Artigo em Inglês | MEDLINE | ID: mdl-16259628

RESUMO

Microglia are innate immune cells of myeloid origin that take up residence in the central nervous system (CNS) during embryogenesis. While classically regarded as macrophage-like cells, it is becoming increasingly clear that reactive microglia play more diverse roles in the CNS. Microglial "activation" is often used to refer to a single phenotype; however, in this review we consider that a continuum of microglial activation exists, with phagocytic response (innate activation) at one end and antigen presenting cell function (adaptive activation) at the other. Where activated microglia fall in this spectrum seems to be highly dependent on the type of stimulation provided. We begin by addressing the classical roles of peripheral innate immune cells including macrophages and dendritic cells, which seem to define the edges of this continuum.
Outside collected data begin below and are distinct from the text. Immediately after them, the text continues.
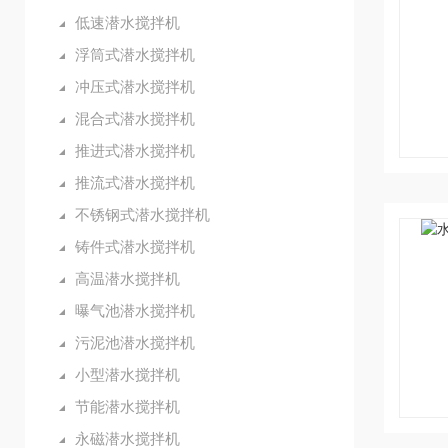
低速潜水搅拌机
浮筒式潜水搅拌机
冲压式潜水搅拌机
混合式潜水搅拌机
推进式潜水搅拌机
推流式潜水搅拌机
不锈钢式潜水搅拌机
铸件式潜水搅拌机
高温潜水搅拌机
曝气池潜水搅拌机
污泥池潜水搅拌机
小型潜水搅拌机
节能潜水搅拌机
永磁潜水搅拌机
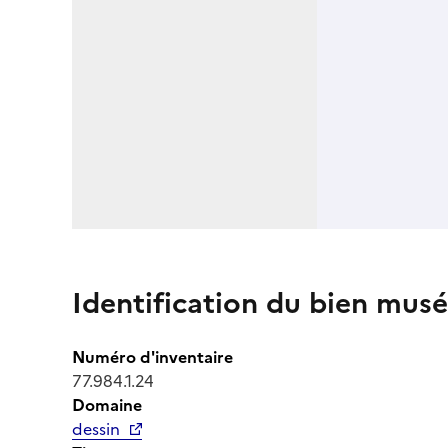
Identification du bien musé
Numéro d'inventaire
77.984.1.24
Domaine
dessin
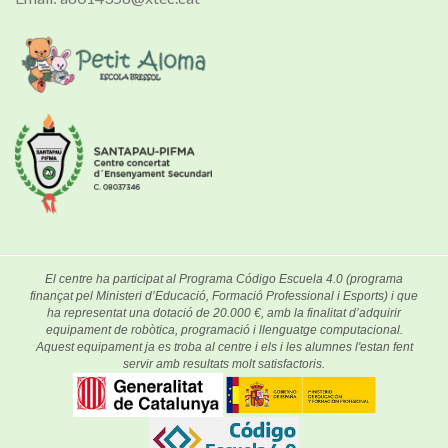
El centre ha participat al Programa Código Escuela 4.0 (programa
finançat pel Ministeri d’Educació, Formació Professional i Esports) i que
ha representat una dotació de 20.000 €, amb la finalitat d’adquirir
equipament de robòtica, programació i llenguatge computacional.
Aquest equipament ja es troba al centre i els i les alumnes l'estan fent
servir amb resultats molt satisfactoris.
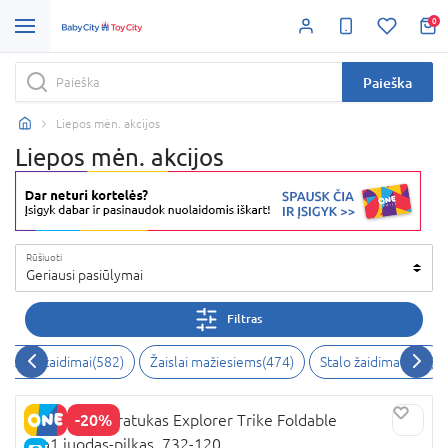
0
Paieška
Liepos mėn. akcijos
Liepos mėn. akcijos
Rūšiuoti
Geriausi pasiūlymai
Filtras
eiksmo žaidimai
(
582
)
Žaislai mažiesiems
(
474
)
Stalo žaidimai
(
470
)
-20%
GLOBBER triratukas Explorer Trike Foldable
4in1,juodas-pilkas, 732-120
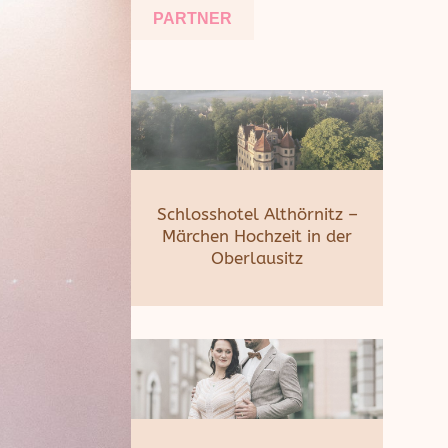
PARTNER
Schlosshotel Althörnitz –
Märchen Hochzeit in der
Oberlausitz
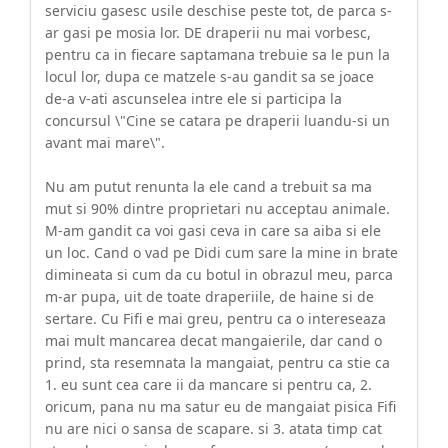
serviciu gasesc usile deschise peste tot, de parca s-
ar gasi pe mosia lor. DE draperii nu mai vorbesc,
pentru ca in fiecare saptamana trebuie sa le pun la
locul lor, dupa ce matzele s-au gandit sa se joace
de-a v-ati ascunselea intre ele si participa la
concursul \"Cine se catara pe draperii luandu-si un
avant mai mare\".
Nu am putut renunta la ele cand a trebuit sa ma
mut si 90% dintre proprietari nu acceptau animale.
M-am gandit ca voi gasi ceva in care sa aiba si ele
un loc. Cand o vad pe Didi cum sare la mine in brate
dimineata si cum da cu botul in obrazul meu, parca
m-ar pupa, uit de toate draperiile, de haine si de
sertare. Cu Fifi e mai greu, pentru ca o intereseaza
mai mult mancarea decat mangaierile, dar cand o
prind, sta resemnata la mangaiat, pentru ca stie ca
1. eu sunt cea care ii da mancare si pentru ca, 2.
oricum, pana nu ma satur eu de mangaiat pisica Fifi
nu are nici o sansa de scapare. si 3. atata timp cat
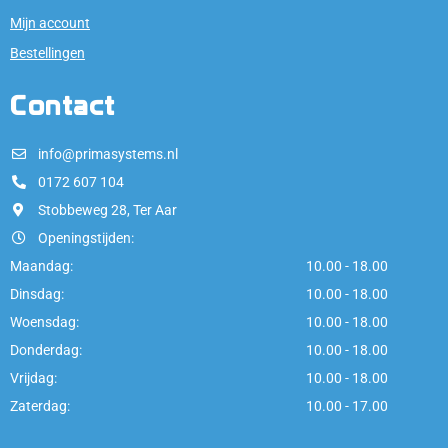
Mijn account
Bestellingen
Contact
info@primasystems.nl
0172 607 104
Stobbeweg 28, Ter Aar
Openingstijden:
Maandag:
10.00 - 18.00
Dinsdag:
10.00 - 18.00
Woensdag:
10.00 - 18.00
Donderdag:
10.00 - 18.00
Vrijdag:
10.00 - 18.00
Zaterdag:
10.00 - 17.00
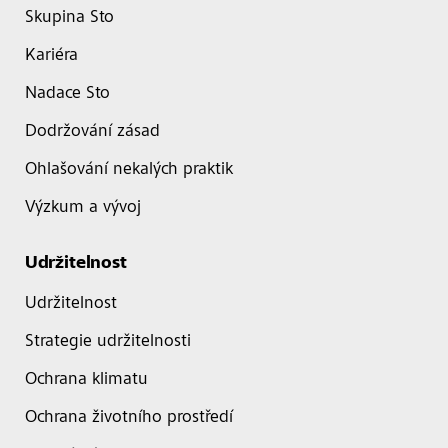
Skupina Sto
Kariéra
Nadace Sto
Dodržování zásad
Ohlašování nekalých praktik
Výzkum a vývoj
Udržitelnost
Udržitelnost
Strategie udržitelnosti
Ochrana klimatu
Ochrana životního prostředí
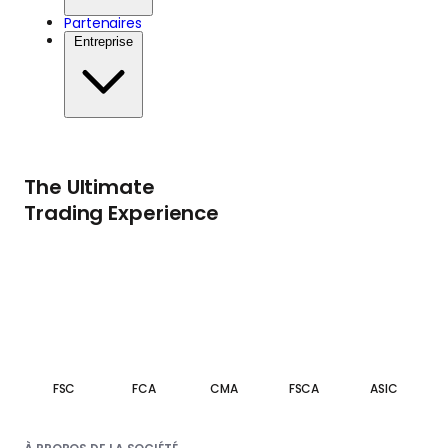
Partenaires
Entreprise
The Ultimate
Trading Experience
FSC
FCA
CMA
FSCA
ASIC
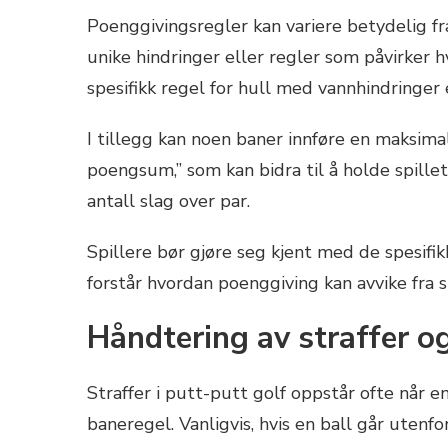
Poenggivingsregler kan variere betydelig fr
unike hindringer eller regler som påvirker 
spesifikk regel for hull med vannhindringer 
I tillegg kan noen baner innføre en maksimal
poengsum,” som kan bidra til å holde spillet 
antall slag over par.
Spillere bør gjøre seg kjent med de spesifikk
forstår hvordan poenggiving kan avvike fra s
Håndtering av straffer o
Straffer i putt-putt golf oppstår ofte når en
baneregel. Vanligvis, hvis en ball går utenfo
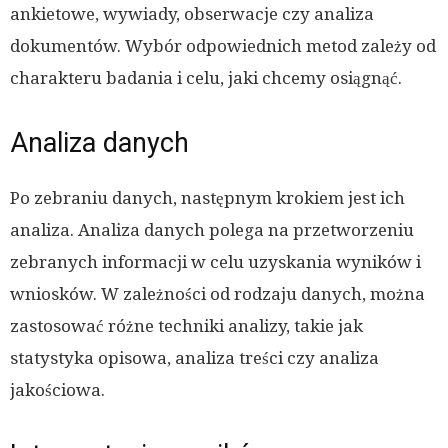
ankietowe, wywiady, obserwacje czy analiza
dokumentów. Wybór odpowiednich metod zależy od
charakteru badania i celu, jaki chcemy osiągnąć.
Analiza danych
Po zebraniu danych, następnym krokiem jest ich
analiza. Analiza danych polega na przetworzeniu
zebranych informacji w celu uzyskania wyników i
wniosków. W zależności od rodzaju danych, można
zastosować różne techniki analizy, takie jak
statystyka opisowa, analiza treści czy analiza
jakościowa.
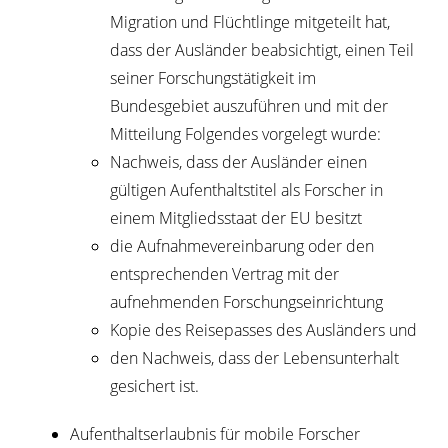
Migration und Flüchtlinge mitgeteilt hat,
dass der Ausländer beabsichtigt, einen Teil
seiner Forschungstätigkeit im
Bundesgebiet auszuführen und mit der
Mitteilung Folgendes vorgelegt wurde:
Nachweis, dass der Ausländer einen
gültigen Aufenthaltstitel als Forscher in
einem Mitgliedsstaat der EU besitzt
die Aufnahmevereinbarung oder den
entsprechenden Vertrag mit der
aufnehmenden Forschungseinrichtung
Kopie des Reisepasses des Ausländers und
den Nachweis, dass der Lebensunterhalt
gesichert ist.
Aufenthaltserlaubnis für mobile Forscher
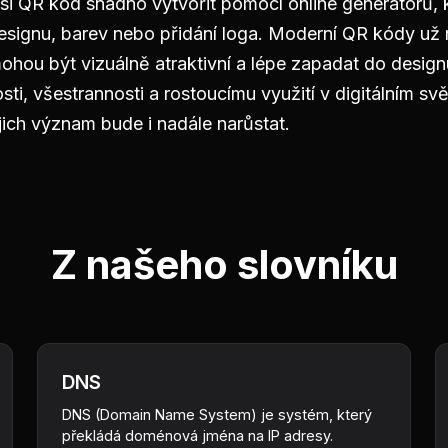
si QR kód snadno vytvořit pomocí online generátorů, 
esignu, barev nebo přidání loga. Moderní QR kódy už 
mohou být vizuálně atraktivní a lépe zapadat do desig
ti, všestrannosti a rostoucímu využití v digitálním svě
jich význam bude i nadále narůstat.
Z našeho slovníku
DNS
DNS (Domain Name System) je systém, který
překládá doménová jména na IP adresy.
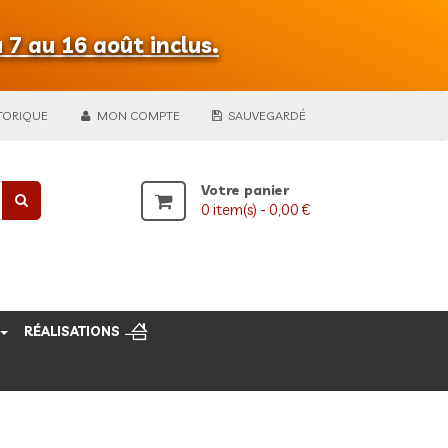
 7 au 16 août inclus.
TORIQUE
MON COMPTE
SAUVEGARDÉ
Votre panier
0
item(s) -
0,00 €
RÉALISATIONS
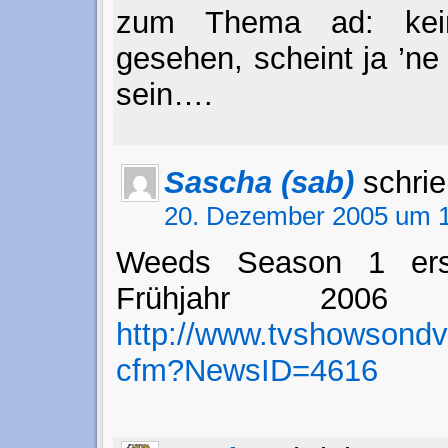
zum Thema ad: kei
gesehen, scheint ja ’ne
sein….
Sascha (sab)
schrie
20. Dezember 2005 um 1
Weeds Season 1 ers
Frühjahr 200
http://www.tvshowsond
cfm?NewsID=4616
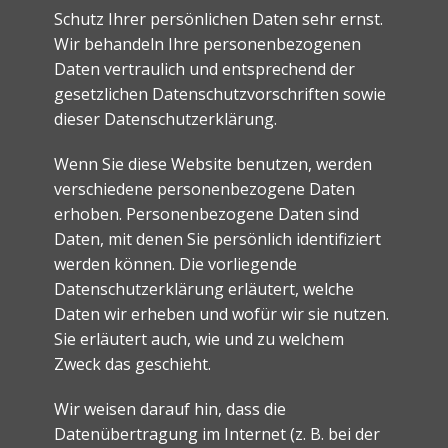
Schutz Ihrer persönlichen Daten sehr ernst.
Wir behandeln Ihre personenbezogenen
Daten vertraulich und entsprechend der
gesetzlichen Datenschutzvorschriften sowie
dieser Datenschutzerklärung.
Wenn Sie diese Website benutzen, werden
verschiedene personenbezogene Daten
erhoben. Personenbezogene Daten sind
Daten, mit denen Sie persönlich identifiziert
werden können. Die vorliegende
Datenschutzerklärung erläutert, welche
Daten wir erheben und wofür wir sie nutzen.
Sie erläutert auch, wie und zu welchem
Zweck das geschieht.
Wir weisen darauf hin, dass die
Datenübertragung im Internet (z. B. bei der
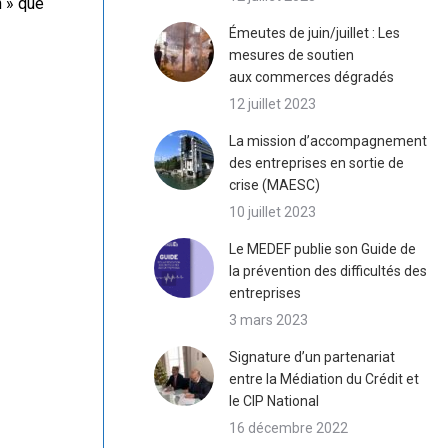
h » que
Émeutes de juin/juillet : Les
mesures de soutien
aux commerces dégradés
12 juillet 2023
La mission d’accompagnement
des entreprises en sortie de
crise (MAESC)
10 juillet 2023
Le MEDEF publie son Guide de
la prévention des difficultés des
entreprises
3 mars 2023
Signature d’un partenariat
entre la Médiation du Crédit et
le CIP National
16 décembre 2022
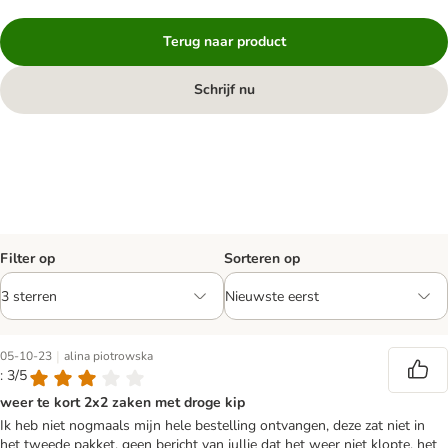
Terug naar product
Schrijf nu
Filter op
Sorteren op
|
05-10-23
alina piotrowska
: 3/5
weer te kort 2x2 zaken met droge kip
Ik heb niet nogmaals mijn hele bestelling ontvangen, deze zat niet in
het tweede pakket, geen bericht van jullie dat het weer niet klopte, het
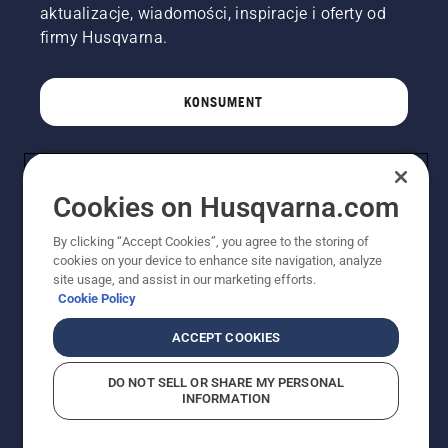
aktualizacje, wiadomości, inspiracje i oferty od
firmy Husqvarna.
KONSUMENT
PROFESJONALISTA
Cookies on Husqvarna.com
By clicking “Accept Cookies”, you agree to the storing of
cookies on your device to enhance site navigation, analyze
site usage, and assist in our marketing efforts.
Cookie Policy
ACCEPT COOKIES
DO NOT SELL OR SHARE MY PERSONAL
© Husqvarna AB (publ). Wszelkie prawa zastrzeżone.
INFORMATION
Pokazane ceny są sugerowanymi cenami detalicznymi.
Polityka w zakresie plików cookie
Warunki użytkowania
Informacja o polityce prywatności
Imprint
Strategia podatkowa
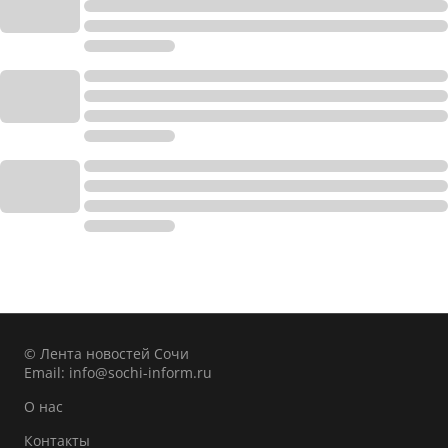
© Лента новостей Сочи
Email:
info@sochi-inform.ru
О нас
Контакты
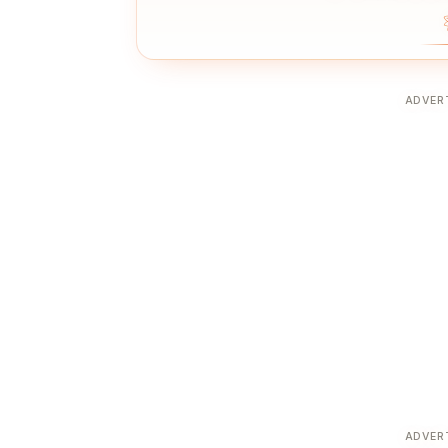
ADVER
ADVER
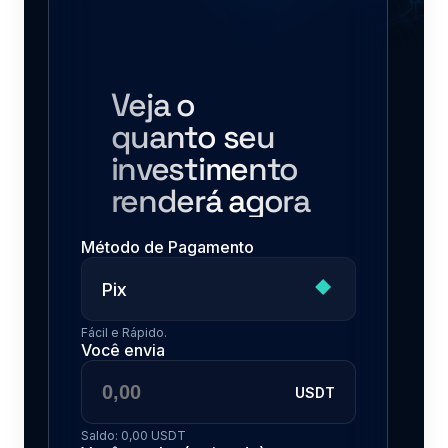
Veja o 
quanto seu 
investimento 
renderá agora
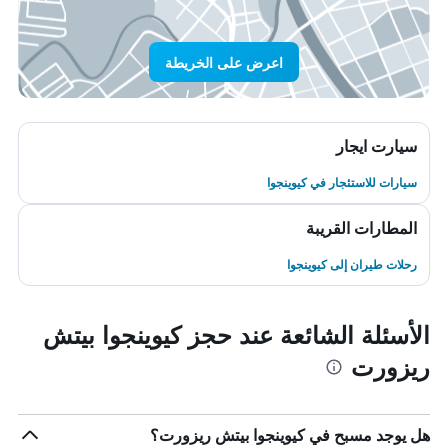
اعرض على الخريطة
سيارت ايجار
سيارات للاستئجار في كيوينجوا
المطارات القريبة
رحلات طيران إلى كيوينجوا
الأسئلة الشائعة عند حجز كيوينجوا بيتش
ريزورت
هل يوجد مسبح في كيوينجوا بيتش ريزورت؟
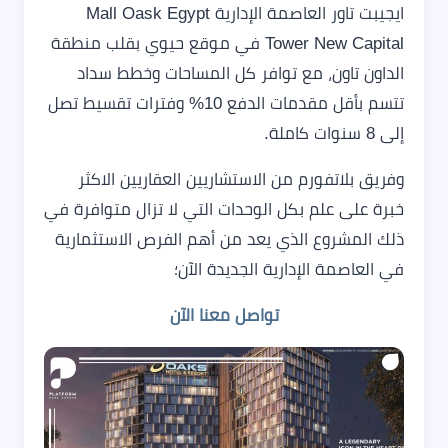
ايجيبت تاور العاصمة الإدارية Mall Oask Egypt
Tower New Capital في موقع حيوي بقلب منطقة
الداون تاون، مع توافر كل المساحات وخطط سداد
تتسم بأقل مقدمات الدفع 10% وفترات تقسيط تصل
إلى 8 سنوات كاملة.
وفريق بلاتفورم من الاستشاريين العقاريين الاكثر
خبرة على علم بكل الوحدات التي لا تزال متوافرة في
ذلك المشروع الذي يعد من أهم الفرص الاستثمارية
في العاصمة الإدارية الجديدة الآن؛
تواصل معنا الآن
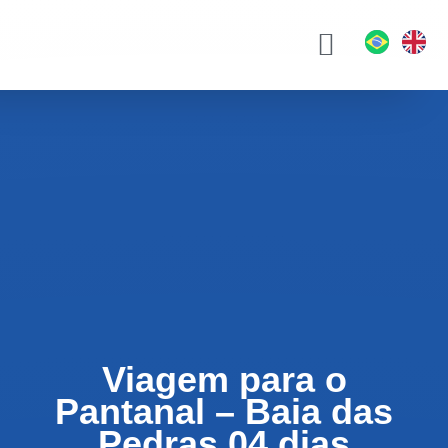
Hotéis e Pousadas
Passeios Turísticos
Quem Somos
Blog da Eco
Viagem para o
Pantanal – Baia das
Pedras 04 dias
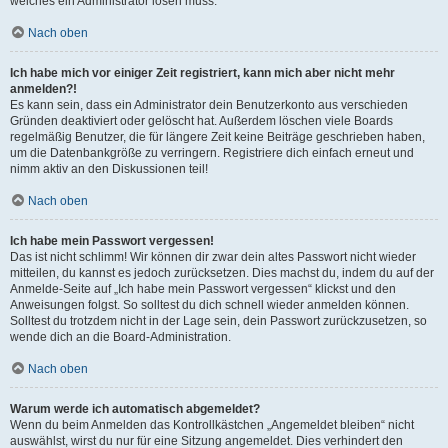
welches ein Administrator lösen muss.
Nach oben
Ich habe mich vor einiger Zeit registriert, kann mich aber nicht mehr
anmelden?!
Es kann sein, dass ein Administrator dein Benutzerkonto aus verschieden
Gründen deaktiviert oder gelöscht hat. Außerdem löschen viele Boards
regelmäßig Benutzer, die für längere Zeit keine Beiträge geschrieben haben,
um die Datenbankgröße zu verringern. Registriere dich einfach erneut und
nimm aktiv an den Diskussionen teil!
Nach oben
Ich habe mein Passwort vergessen!
Das ist nicht schlimm! Wir können dir zwar dein altes Passwort nicht wieder
mitteilen, du kannst es jedoch zurücksetzen. Dies machst du, indem du auf der
Anmelde-Seite auf „Ich habe mein Passwort vergessen“ klickst und den
Anweisungen folgst. So solltest du dich schnell wieder anmelden können.
Solltest du trotzdem nicht in der Lage sein, dein Passwort zurückzusetzen, so
wende dich an die Board-Administration.
Nach oben
Warum werde ich automatisch abgemeldet?
Wenn du beim Anmelden das Kontrollkästchen „Angemeldet bleiben“ nicht
auswählst, wirst du nur für eine Sitzung angemeldet. Dies verhindert den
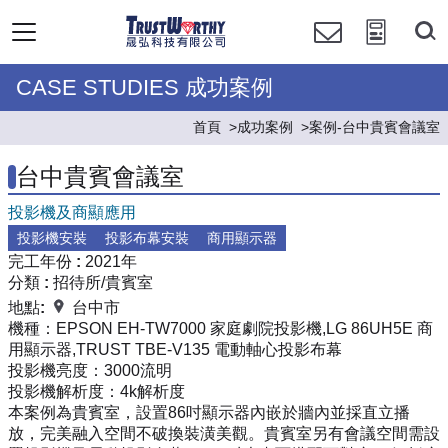
CASE STUDIES 成功案例
首頁
成功案例
案例-台中貴賓會議室
台中貴賓會議室
投影機及商顯應用
投影機安裝
投影布幕安裝
商用顯示器
完工年份 :
2021年
分類 :
招待所/貴賓室
地點:
台中市
機種：
EPSON EH-TW7000 家庭劇院投影機,LG 86UH5E 商
用顯示器,TRUST TBE-V135 電動軸心投影布幕
投影機亮度：
3000流明
投影機解析度：
4k解析度
本案例為貴賓室，設置86吋顯示器內嵌於牆內並採直立播
放，完美融入空間不破換裝潢美觀。貴賓室另有會議空間需設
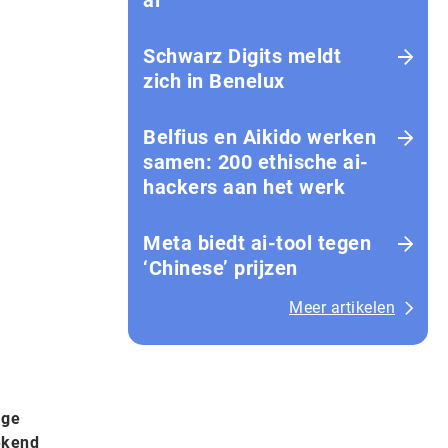
ai
Schwarz Digits meldt
zich in Benelux
Belfius en Aikido werken
samen: 200 ethische ai-
hackers aan het werk
Meta biedt ai-tool tegen
‘Chinese’ prijzen
Meer artikelen
age
ekend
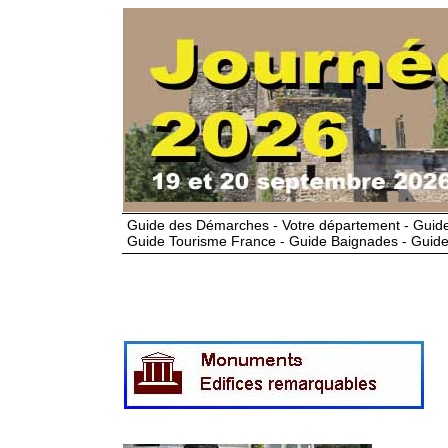
Guide des Démarches - Votre département - Guide
Guide Tourisme France - Guide Baignades - Guide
We then discuss various types of microglial stimulation, including Toll-like receptor engagement by pathogen-associated molecular patterns, microglial challenge with myelin epitopes or Alzheimer's beta-amyloid in the presence or absence of CD40L co-stimulation, and Alzheimer disease "immunotherapy". Based on the wide spectrum of stimulus-specific microglial responses, we interpret these cells as immune cells that demonstrate remarkable plasticity following activation. This interpretation has relevance for neurodegenerative/neuroinflammatory diseases where reactive microglia play an etiological role; in particular viral/bacterial encephalitis, multiple sclerosis and Alzheimer disease.